:: Passage

GEORGETOWN, Guyana — The Ministry of Health says that persons living with Hepatitis C will soon have their treatment fully funded by the Government of Guyana due to a partnership that has been forged with the Pan American Health Organization (PAHO) to ensure treatment is provided.
Speaking at a mini health fair recently, Minister of Health, Dr. Frank Anthony acknowledged the challenges experienced by persons living with Hepatitis C, including the cost of treatment.
On average, at one point in time to treat a person with Hep-C was about US$80,000, that came down to about US $20,000, and now it is about US$2,000,” Anthony said.
The minister further explained that this initiative is part of the Government of Guyana’s strategy to reduce the spread of Hepatitis C which in the long-term can cause non-chronic diseases including cancer.
“We are bringing the treatment to Guyana at a high cost because these things are not cheap, but again if we prevent it from happening, then we will be in a better position, but those who are already infected, we are going to start a programme where we are going to treat these diseases. By treating them, we are preventing them from getting hepatic cancers because the natural course of this is that it moves from an acute Hep-C infection to chronic Hep-C infection, and over the years it will then become cancerous.”
Anthony noted that, “the medication that we are using is about 90 something percent effective, so that’s why we have taken a decision that we will be bringing in these meds, we will be starting treatment for those patients that we have on the database, so in a couple months’ time, we will start that process.”
Hepatitis C is a viral infection that can cause liver inflammation.

::::
:: Entries provided

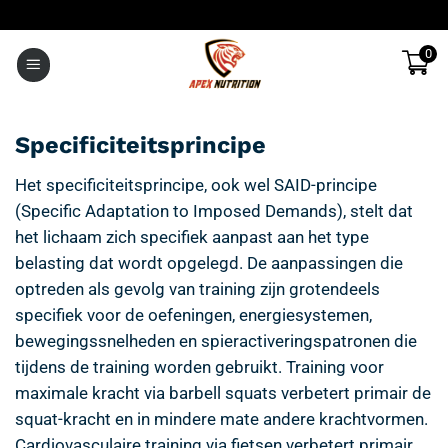
Ga
naar
0
inhoud
Specificiteitsprincipe
Het specificiteitsprincipe, ook wel SAID-principe
(Specific Adaptation to Imposed Demands), stelt dat
het lichaam zich specifiek aanpast aan het type
belasting dat wordt opgelegd. De aanpassingen die
optreden als gevolg van training zijn grotendeels
specifiek voor de oefeningen, energiesystemen,
bewegingssnelheden en spieractiveringspatronen die
tijdens de training worden gebruikt. Training voor
maximale kracht via barbell squats verbetert primair de
squat-kracht en in mindere mate andere krachtvormen.
Cardiovasculaire training via fietsen verbetert primair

::::

• [Activity list]
1. In the Hepatitis C article, alter the section starting at "Speaking at a" and ending at "cost of treatment.", replacing "challenges" with "difficulties".
2. According to the Hepatitis C article, which organization has the Government of Guyana partnered with to provide Hepatitis C treatment?
3. Pick up the Hepatitis C article after its final sentence and keep writing.

• [Activity answers]
1.
Speaking at a mini health fair recently, Minister of Health, Dr. Frank Anthony acknowledged the difficulties experienced by persons living with Hepatitis C, including the cost of treatment.

2. The Pan American Health Organization (PAHO).

3.
The virus usually spreads through contaminated blood, and can be sexually transmitted.
The virus can begin with an acute phase which can go undetected, but may have symptoms like jaundice, fatigue, fever, muscle aches, or nausea.
The Health Minister noted that in Guyana, one of the most common methods of detection is blood screen at the Ministry of Health’s blood transfusion facilities.
“We have been detecting patients through our blood transfusion services, so when we screen somebody who donated blood, we normally screen for a number of diseases including Hep-C and when the blood tests positive for Hep-C, we call those persons in, and we tell them that we have detected Hep -C and counsel them on the precautions to take.”
According to the World Health Organization (WHO) more than 350 million people are living with this disease globally.
According to a statement from the World Hepatitis Summit 2022, “Stigma and discrimination continue to be a barrier to testing and care. Only 10% and 21% of people know that they live with chronic hepatitis B or hepatitis C respectively, even fewer receive treatment, and liver cancer related to hepatitis is on an exponential rise, especially in low and middle-income countries.”